Ah d´accord...ben c génial quoi, du elnanar quoi!! EN gros ca veut dire qu´il y a qqs fautes mais que c´est vraiment génialissimement coolement très bien. :ok:

Tiens je vais aller lire l´autre moi!

FFrules3
FFrules3
Niveau 10
30 décembre 2004 à 23:05:16

Bon, OK, je suis fan. Je retrouve totalement Philip K. Dick dans ton style. Le scénario est pervers ( bon, ok, je vais dire retors parce que pervers est connoté), malin et comme tu ne donne aucun nom aux personnages, cela déshumanise totalement le récit. Grandiose. C´est plutôt court, cela ressemble à alien par endroits ( pour les décors) et encore une fois, j´adore ton style. Bis ! La version longue !

Elnanar
Elnanar
Niveau 8
31 décembre 2004 à 12:48:52

J´ai fait un décor " a la Alien" pour encore mieux tromper le lecteur, qui s´imagine que les bebetes sont aussi horribles et repugnantes...
Apres dans le carnage on peut voir une reference à Predator.
Je ne cache pas que j´adore les ambiances de ces films...
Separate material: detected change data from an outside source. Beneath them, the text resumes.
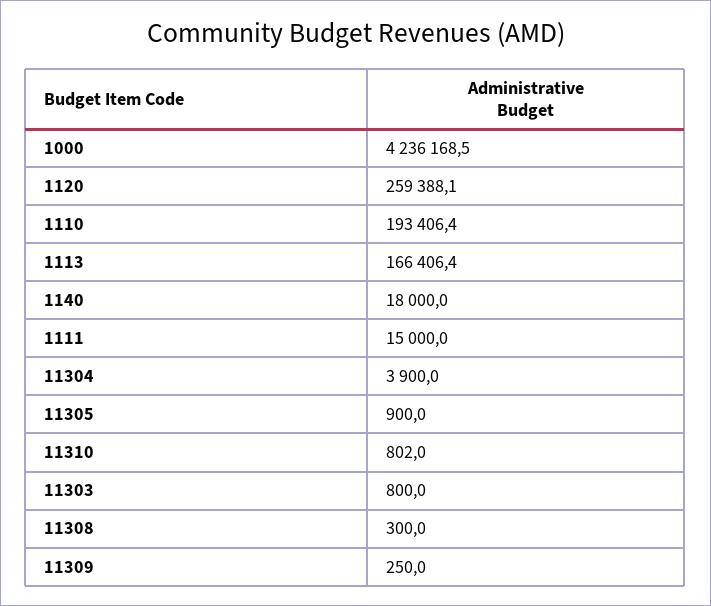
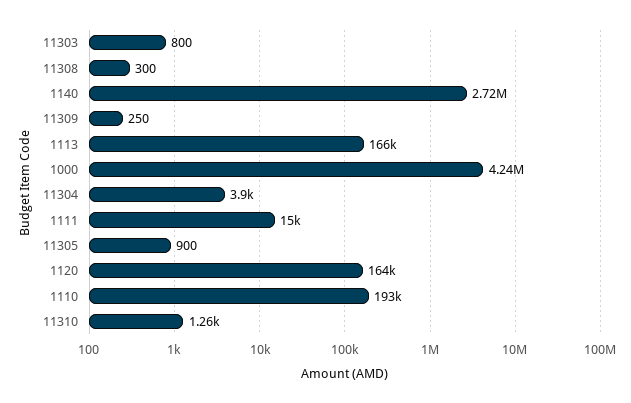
  {
    "1000": 4236168.5,
-   "1120": 259388.1,
+   "1120": 164000,
    "1110": 193406.4,
    "1113": 166406.4,
-   "1140": 18000,
+   "1140": 2720000,
    "1111": 15000,
    "11304": 3900,
    "11305": 900,
-   "11310": 802,
+   "11310": 1260,
    "11303": 800,
    "11308": 300,
    "11309": 250
  }

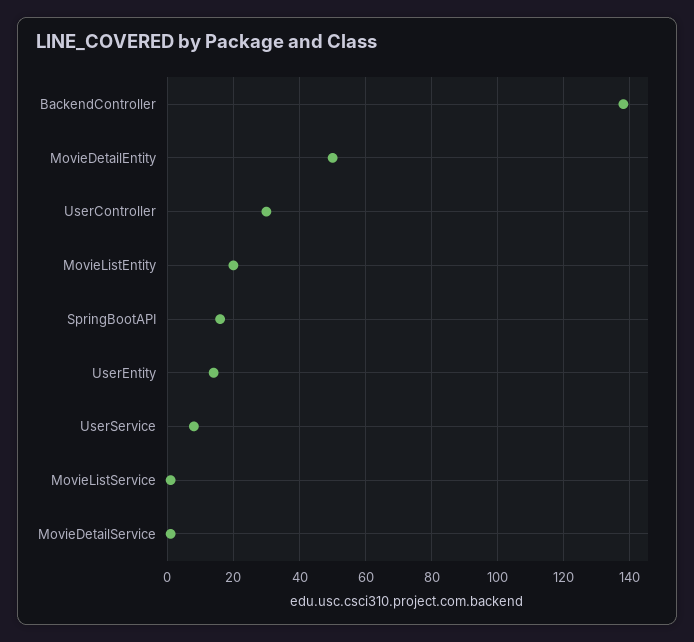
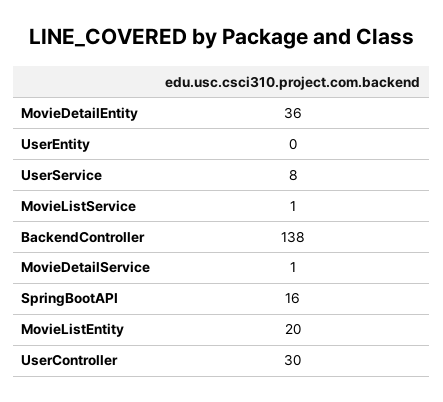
  {
    "BackendController": 138,
-   "MovieDetailEntity": 50,
+   "MovieDetailEntity": 36,
    "UserController": 30,
    "MovieListEntity": 20,
    "SpringBootAPI": 16,
-   "UserEntity": 15,
+   "UserEntity": 0,
    "UserService": 8,
    "MovieListService": 1,
    "MovieDetailService": 1
  }

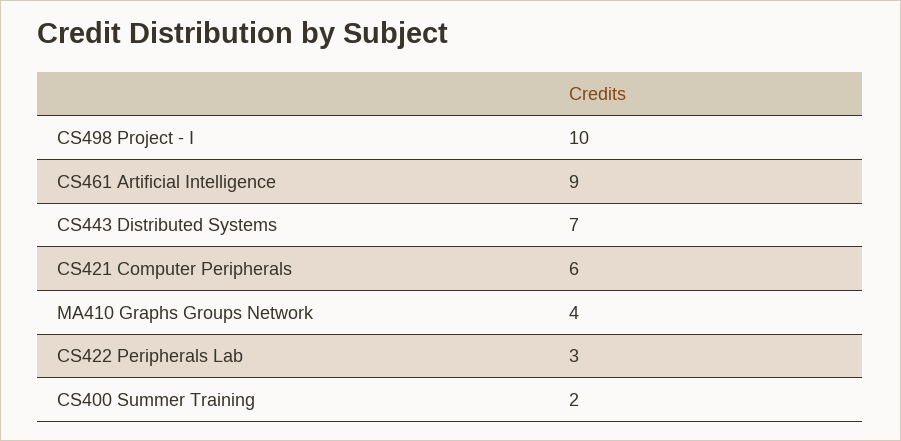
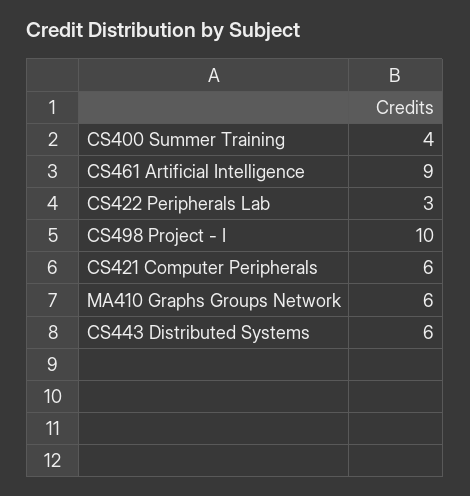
  {
    "CS498 Project - I": 10,
    "CS461 Artificial Intelligence": 9,
-   "CS443 Distributed Systems": 7,
+   "CS443 Distributed Systems": 6,
    "CS421 Computer Peripherals": 6,
-   "MA410 Graphs Groups Network": 4,
+   "MA410 Graphs Groups Network": 6,
    "CS422 Peripherals Lab": 3,
-   "CS400 Summer Training": 2
+   "CS400 Summer Training": 4
  }

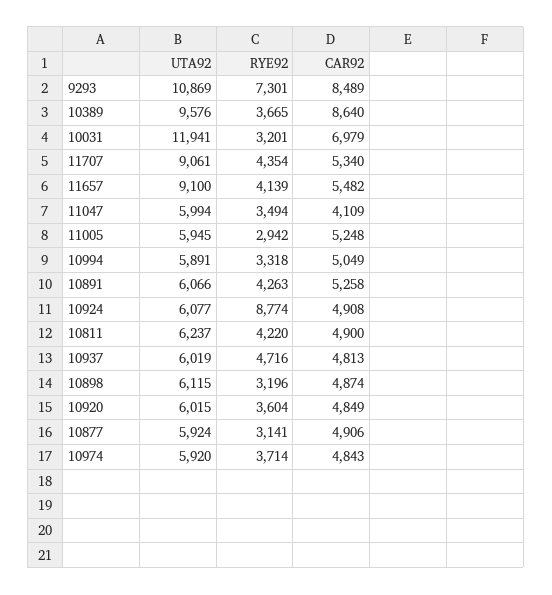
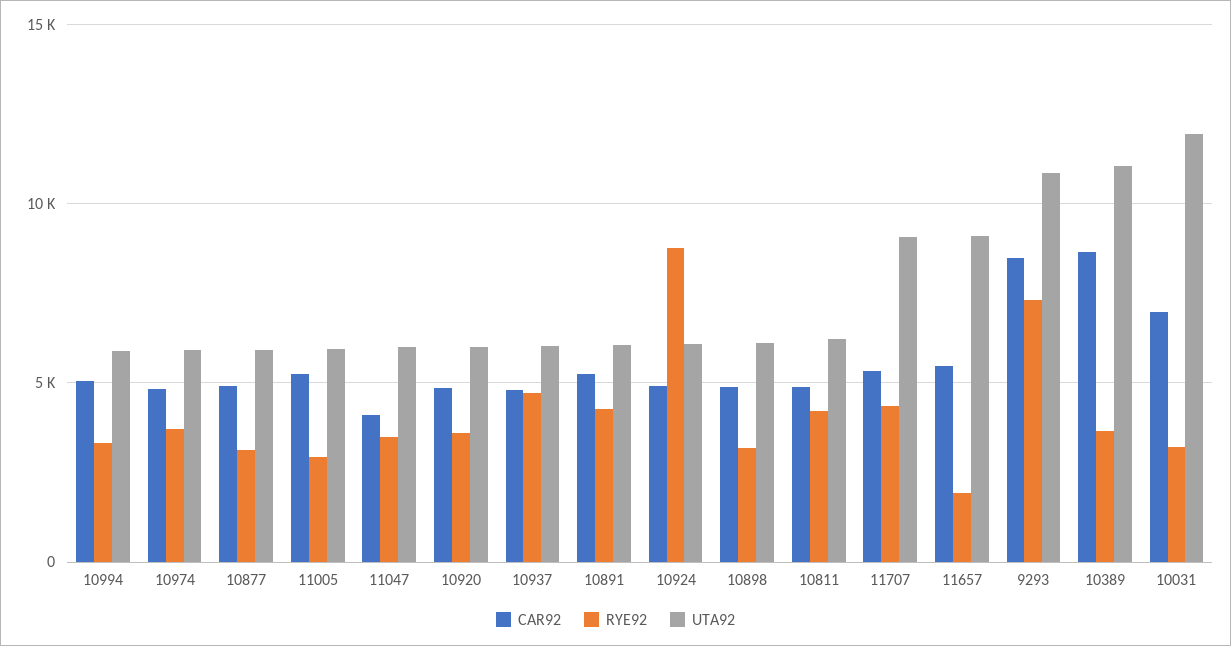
  {
    "UTA92": {
      "9293": 10869,
-     "10389": 9576,
+     "10389": 11000,
      "10031": 11941,
      "11707": 9061,
      "11657": 9100,
      "11047": 5994,
      "11005": 5945,
      "10994": 5891,
      "10891": 6066,
      "10924": 6077,
      "10811": 6237,
      "10937": 6019,
      "10898": 6115,
      "10920": 6015,
      "10877": 5924,
      "10974": 5920
    },
    "RYE92": {
      "9293": 7301,
      "10389": 3665,
      "10031": 3201,
      "11707": 4354,
-     "11657": 4139,
+     "11657": 2000,
      "11047": 3494,
      "11005": 2942,
      "10994": 3318,
      "10891": 4263,
      "10924": 8774,
      "10811": 4220,
      "10937": 4716,
      "10898": 3196,
      "10920": 3604,
      "10877": 3141,
      "10974": 3714
    },
    "CAR92": {
      "9293": 8489,
      "10389": 8640,
      "10031": 6979,
      "11707": 5340,
      "11657": 5482,
      "11047": 4109,
      "11005": 5248,
      "10994": 5049,
      "10891": 5258,
      "10924": 4908,
      "10811": 4900,
      "10937": 4813,
      "10898": 4874,
      "10920": 4849,
      "10877": 4906,
      "10974": 4843
    }
  }

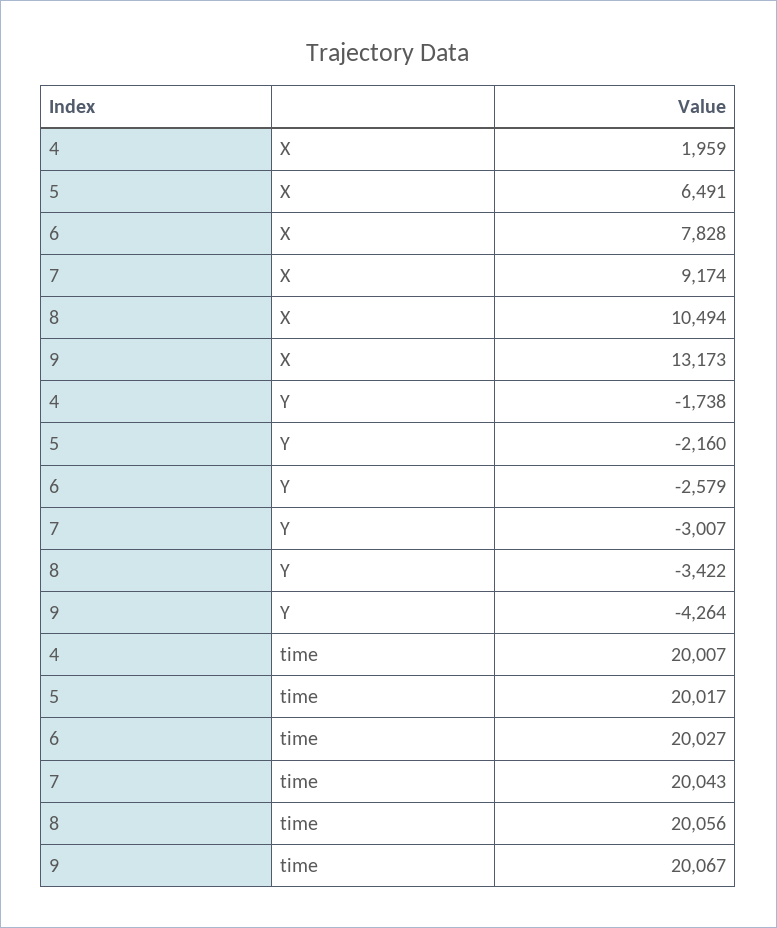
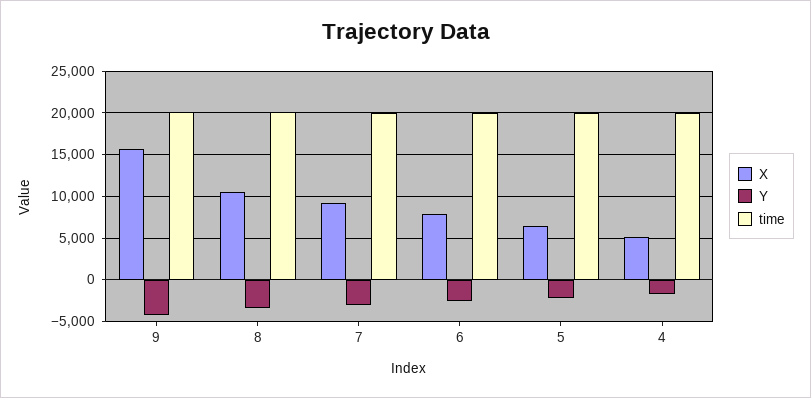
  {
    "X": {
-     "4": 1959,
+     "4": 5000,
      "5": 6491,
      "6": 7828,
      "7": 9174,
      "8": 10494,
-     "9": 13173
+     "9": 16000
    },
    "Y": {
      "4": -1738,
      "5": -2160,
      "6": -2579,
      "7": -3007,
      "8": -3422,
      "9": -4264
    },
    "time": {
      "4": 20007,
      "5": 20017,
      "6": 20027,
      "7": 20043,
      "8": 20056,
      "9": 20067
    }
  }

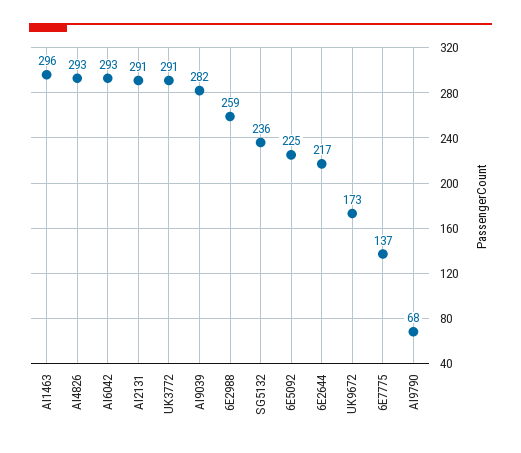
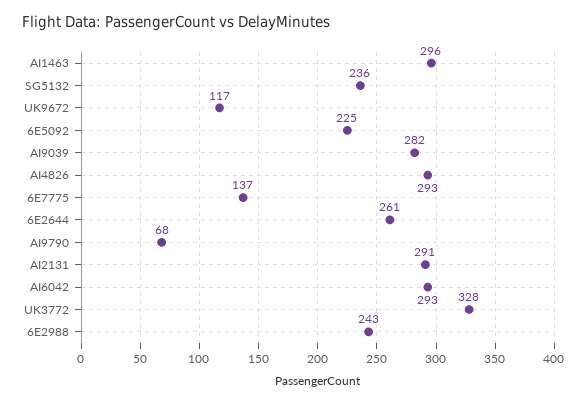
  {
    "AI1463": 296,
    "AI4826": 293,
    "AI6042": 293,
    "AI2131": 291,
-   "UK3772": 291,
+   "UK3772": 328,
    "AI9039": 282,
-   "6E2988": 259,
+   "6E2988": 243,
    "SG5132": 236,
    "6E5092": 225,
-   "6E2644": 217,
+   "6E2644": 261,
-   "UK9672": 173,
+   "UK9672": 117,
    "6E7775": 137,
    "AI9790": 68
  }

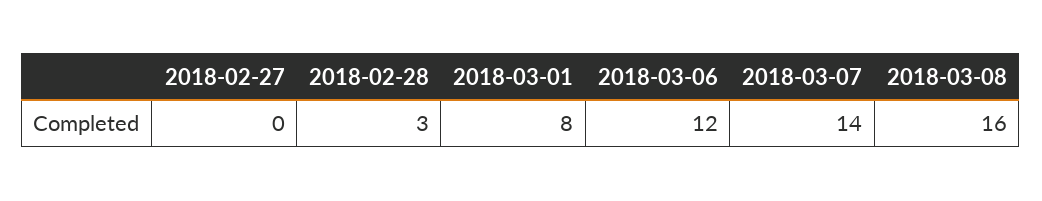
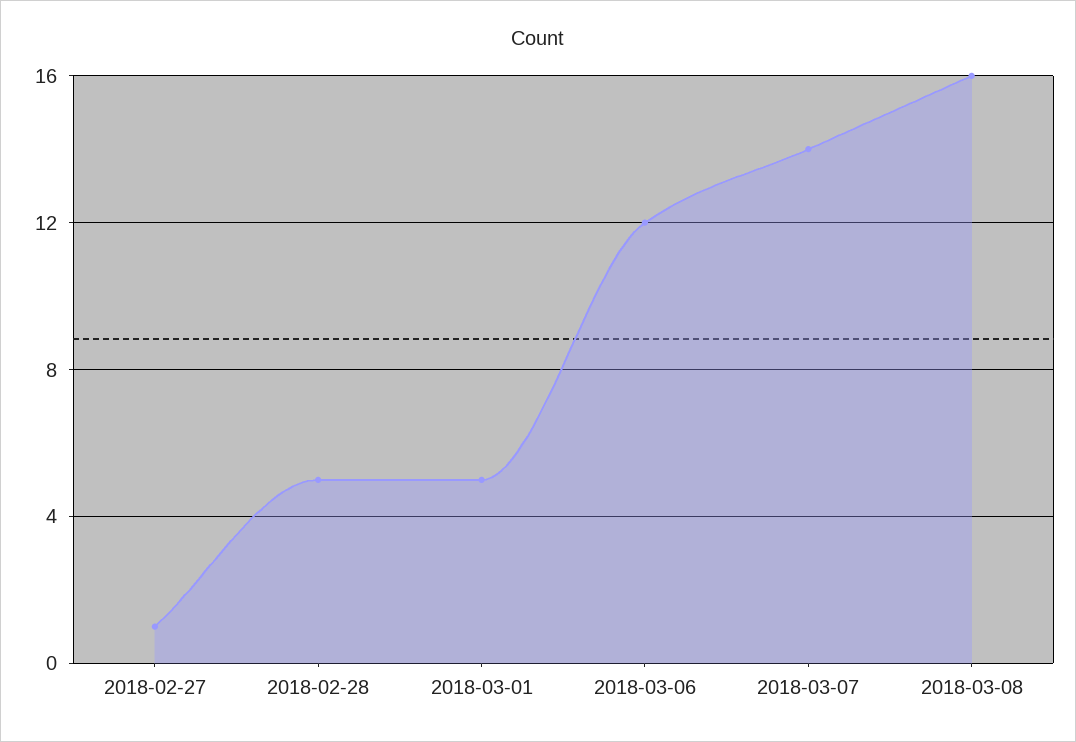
  {
-   "2018-02-27": 0,
+   "2018-02-27": 1,
-   "2018-02-28": 3,
+   "2018-02-28": 5,
-   "2018-03-01": 8,
+   "2018-03-01": 5,
    "2018-03-06": 12,
    "2018-03-07": 14,
    "2018-03-08": 16
  }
Le problème de cette nouvelle, j´ai du mal a convaincre les gens à la lire a cause de la taille. Mais quand ils l´ont fini on me dit que c´est trop court lol.

Elnanar
Elnanar
Niveau 8
21 mars 2005 à 19:53:50

up

Tama
Tama
Niveau 5
22 mars 2005 à 02:06:56

avant que je lise, rassurez moi dans l´histoire le pire ennemi de l´homme n´est pas... l´homme ? ; o)

fffanatic
fffanatic
Niveau 10
22 mars 2005 à 13:17:32

tama :d) il n´est pas dit que les fuyards sont des humains^^
elnanar :d) franchement remarquable, par la chute innatendue que par la pression que tu insinues au fil de ton récit. j´aime aussi le côté critique des comportements humains que ta chute amène.

coolman0604
coolman0604
Niveau 8
17 août 2005 à 15:23:45

:up: trop bien cette histoire je veut la suite

Elnanar
Elnanar
Niveau 8
04 janvier 2006 à 19:51:24

up

Anonymous59
Anonymous59
Niveau 62
04 janvier 2006 à 21:33:34

Je sais pas pourquoi, mais dès que j´ai lu cette fic´ (il y a un bail), dèsque j´ai vu le titre, j´ai trouvé qui était ce "pire ennemi" ^^

Je sais, à l´époque, j´avais pas commenté, désolé donc, là je commente, c´est une bonne nouvelle (hahaha jeu de mots :dehors: ), continue :ok:

_Azerty777
_Azerty777
Niveau 10
04 janvier 2006 à 21:39:57

:lol: Softy a effacé tous les ups on dirait^^

SkySoft
SkySoft
Niveau 10
04 janvier 2006 à 22:00:18

Lol, avec l´accord de nanar, j´ai fait le ménage sur ses topics qui été envahis pas ses ups^^.

Elnanar
Elnanar
Niveau 8
04 janvier 2006 à 22:08:13

Merci mon moderateur préféré, toujours efficace et à l´écoute des forumeurs :-)

Anonymous59
Anonymous59
Niveau 62
04 janvier 2006 à 22:22:14

(désolé pour le HS que je commets Elnanar)
Sky, c´est la première fois que t´es mod´ ou t´es un habitué de la modération ? ^^

SkySoft
SkySoft
Niveau 10
04 janvier 2006 à 22:25:49

T´es fou, c´est la première fois, sinon j´lui aurais jamais proposé de faire ça!^^ (je l´ai d´ailleurs vite regretté quand j´ai vu le nombre de topics à son actif!^^)

De rien nanar^^! ça c´est un bon forumeur^^!